John got up and headed to the bar to get a round of drinks. We moved in like heat-seeking missiles. At the bar, we flanked him. It was now or never.

‘Excuse me, Mr Hurt,’ I heard a voice say – and realised it was mine.

He turned, to be confronted by two beefy young women who couldn’t blink. He looked a bit alarmed. We asked him for his autograph, and he seemed relieved.

Then Kathryn simpered, ‘We loved you in I, Claudius.’

We had him backed into a corner. John Hurt was a small, slim man. Wearing four-inch heels, we loomed over him.

‘Oh, thank you so much,’ he said. To our delight, he started to tell us about all the make-up he’d had to wear as crazy Caligula and what fun he had had with the production team.

He told us he was working on ‘something at Shepperton Studios’. We later found out this something was Alien. We listened rapt and laughed in all the wrong places.
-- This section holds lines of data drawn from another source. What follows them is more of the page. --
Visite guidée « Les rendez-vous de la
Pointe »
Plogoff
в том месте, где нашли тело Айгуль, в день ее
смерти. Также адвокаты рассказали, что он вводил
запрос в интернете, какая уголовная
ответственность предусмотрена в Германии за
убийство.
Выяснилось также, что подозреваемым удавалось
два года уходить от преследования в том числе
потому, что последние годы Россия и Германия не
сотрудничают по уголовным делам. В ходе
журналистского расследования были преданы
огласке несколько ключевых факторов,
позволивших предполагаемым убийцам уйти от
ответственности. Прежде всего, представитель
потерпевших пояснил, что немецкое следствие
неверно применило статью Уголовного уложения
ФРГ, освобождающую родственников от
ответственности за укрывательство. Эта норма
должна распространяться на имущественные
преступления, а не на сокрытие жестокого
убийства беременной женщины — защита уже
He was finally rescued by his fellow actors who were beginning to wonder where he was. He said goodbye and hoped we would enjoy the play. We shrieked thank you wildly and sat down again, flushed with success.

We can’t remember the play. We hummed with excitement. The train was late. We’d missed the last bus from the station. We walked home through the snow, not even feeling the cold. That John Hurt glow remained with us for a long time.

The day he died, I thought of that night and how much he meant to me. I watch his work again and again. Miss you, John.